If anyone else asked what they got for their efforts, the coach would shout “INTRINSIC REWARDS!!!” followed by some maniacal laughter. To this day, it makes me smile.
Shortly before RED-S caused a downward spiral in my performance, I ran a personal best in the 5k. Note that this PB occurred at a local ‘Turkey Trot’ on Thanksgiving, not at the NCAA DIII regional meet two weeks earlier where I had hoped to peak. (Something about being afraid to drop mileage for the taper and restricting my food intake to maintain an unhealthy and unsustainable “racing weight”, maybe?)
Several years later, when both my mental and physical health were in a better place, I became determined to set a new PB to “prove to myself” that I could be faster and stronger after recovering from disordered eating and RED-S. After all, that had been the carrot used to lure me into taking the steps necessary for recovery.
But there was a problem in my logic: when I considered what I really wanted out of a new PR, it was not intrinsic rewards; I was actually looking for external validation.
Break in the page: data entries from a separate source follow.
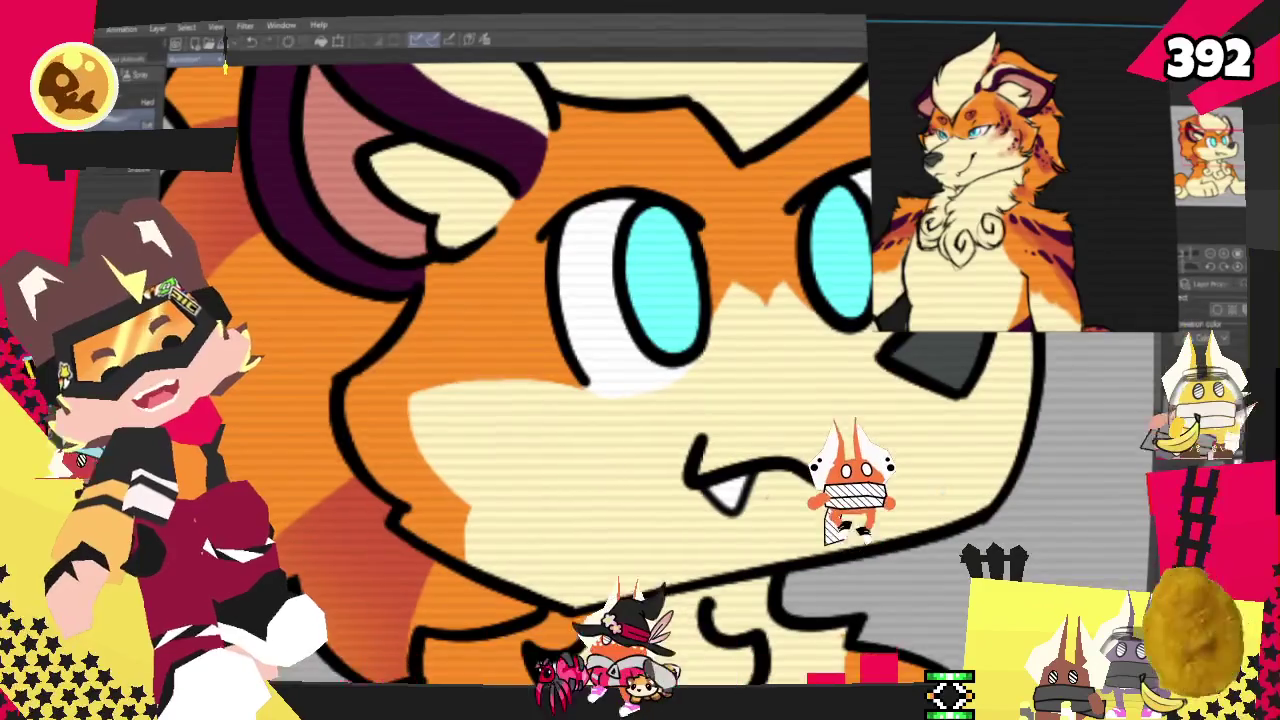
pyautogui.press('p')
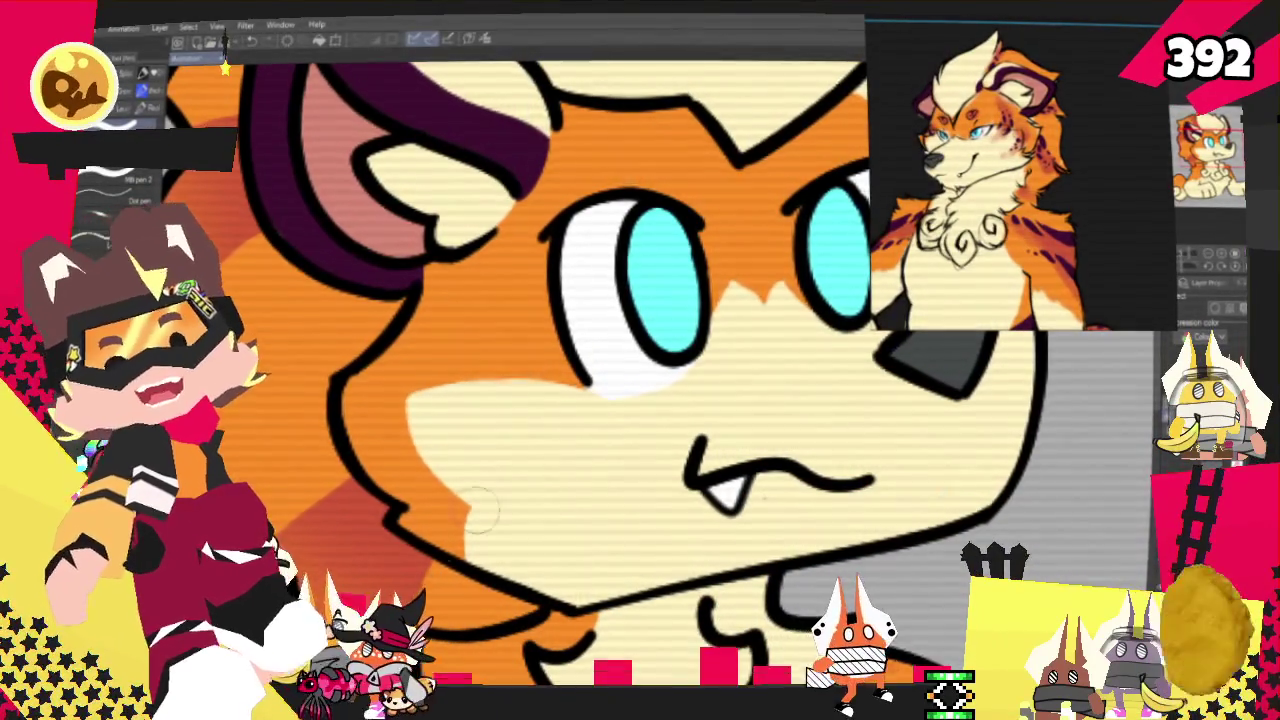
pyautogui.moveTo(478, 258); pyautogui.dragTo(530, 405)
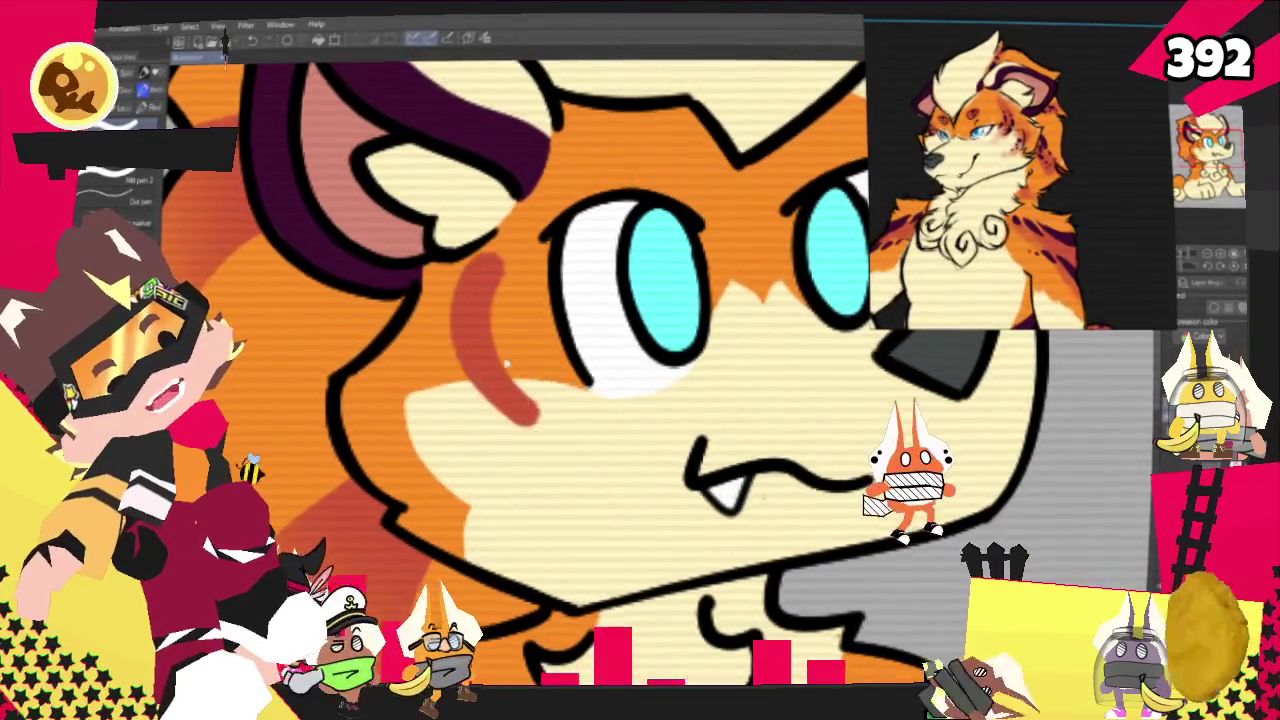
pyautogui.press('ctrl+z')
pyautogui.click(497, 263)
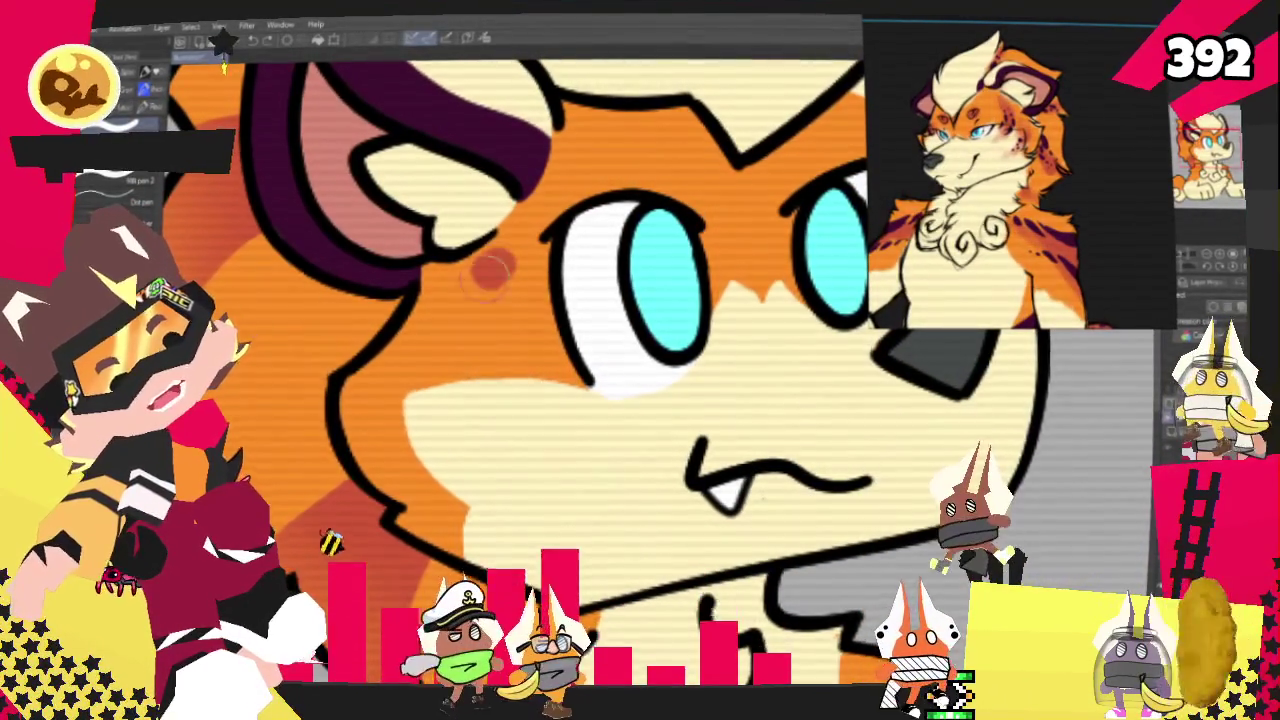
pyautogui.moveTo(497, 263); pyautogui.dragTo(545, 408)
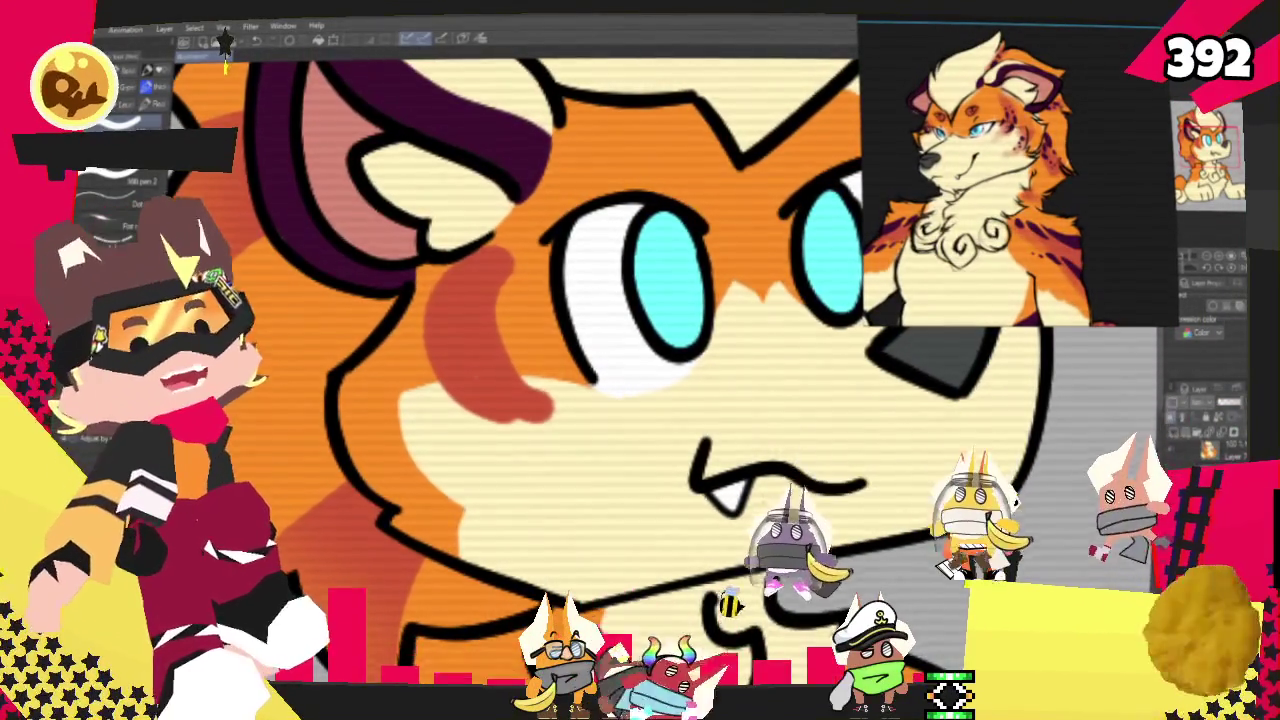
# Redraw the curved cheek blush, comparing the two versions with undo and redo.
pyautogui.press('ctrl+z')
pyautogui.moveTo(470, 265); pyautogui.dragTo(485, 405)
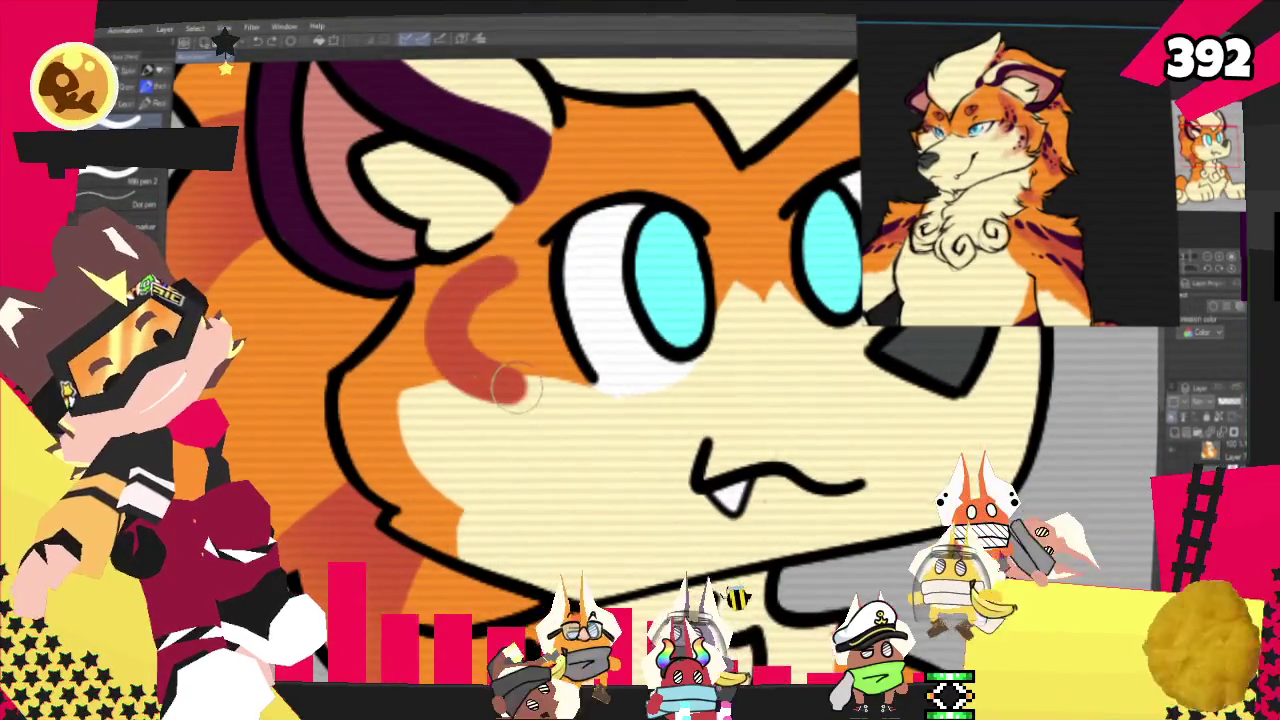
pyautogui.press('ctrl+z')
pyautogui.moveTo(470, 265); pyautogui.dragTo(485, 405)
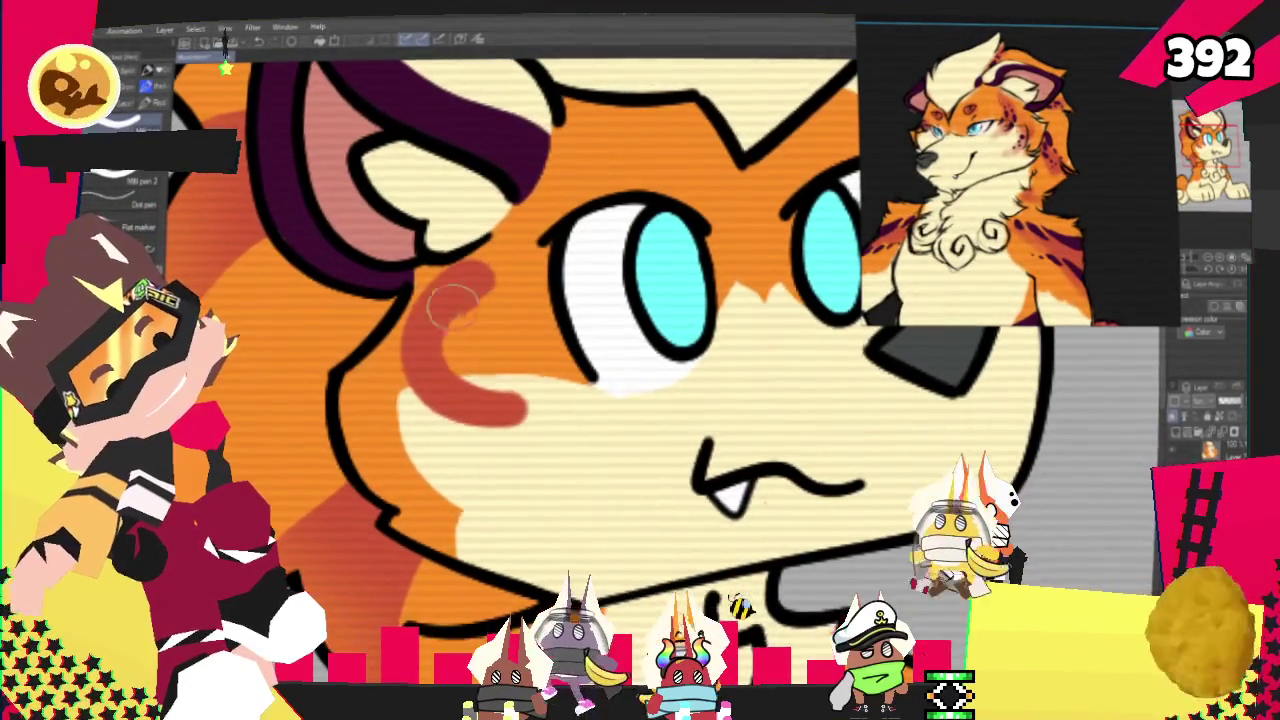
pyautogui.press('ctrl+z')
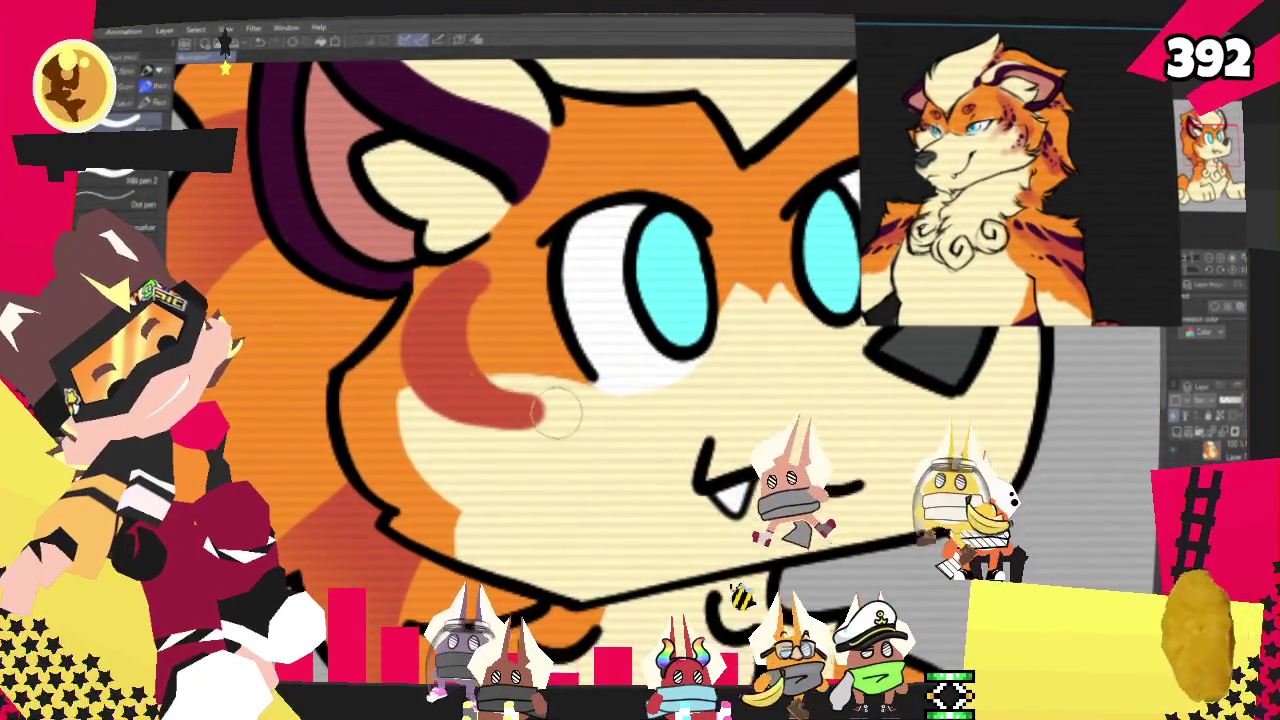
pyautogui.press('ctrl+y')
pyautogui.press('ctrl+z')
Riddled with fatigue, it had been years since I had run those paces on the road, and part of me wanted others to know I was “fast”.
Maybe part of me did want to prove to myself that I really was better off in a healthy and well-fueled body, but was the 5k really the only way to achieve that? When I really stopped to consider what goals made me feel excited and eager to challenge myself, the target had shifted. Living in the mountains in Colorado, the allure of trail running had become harder and harder to pass up.
How about instead of the 5k, I see how fast I can run up and down that incredible mountain I stare at all day? What if, instead of seeing how little it took to “get through” an adventure, I gave my body plenty of fuel to actually feel strong, happy, and present for the duration? What if I enjoy the experience of a long trail run, up and over 12,000+ foot passes, recognizing how cool it is that my body can carry me to those beautiful places in the first place?
I still believe that I could set a new 5k PB if I trained accordingly, but that type of training no longer excites me and I no longer feel like I “need” to. As I let go of this need to prove myself, I’ve rediscovered my passion for running. And as I’ve embraced the ability to support my adventures through balanced training and plenty of good food, I’ve shown myself time and again that I am, in fact, better off for it.
My times have gotten faster, I’m stronger in the gym, I’m racing well, and the only sicknesses that interrupt my day-to-day life are the ones my toddler brings home from preschool.
Instead of racing being a proving ground, I see the challenges I pursue as experiments. Don’t get me wrong, I absolutely want to push hard and see what I can accomplish, but the pursuit of my athletic goals now stems from a genuine curiosity about what I’m capable of and a true love of moving through the mountains.
I spent too long held back by disordered eating and urging my body to do more with less. Now, in my 30’s and on the heels of two healthy pregnancies, I have big dreams and goals, and I am so hungry to chase them in a body that is uninhibited by my eating habits.
If you’ve struggled with RED-S and fueling, ask yourself: Have you ever thought about WHY you’re chasing the goals you’ve set? Why not stop to think about what goals truly (in life and sport) truly excite you? What is holding you back from giving your body the energy that it needs to accomplish those goals? Why not see what you’re truly capable of achieving in a well-fuelled and rested body?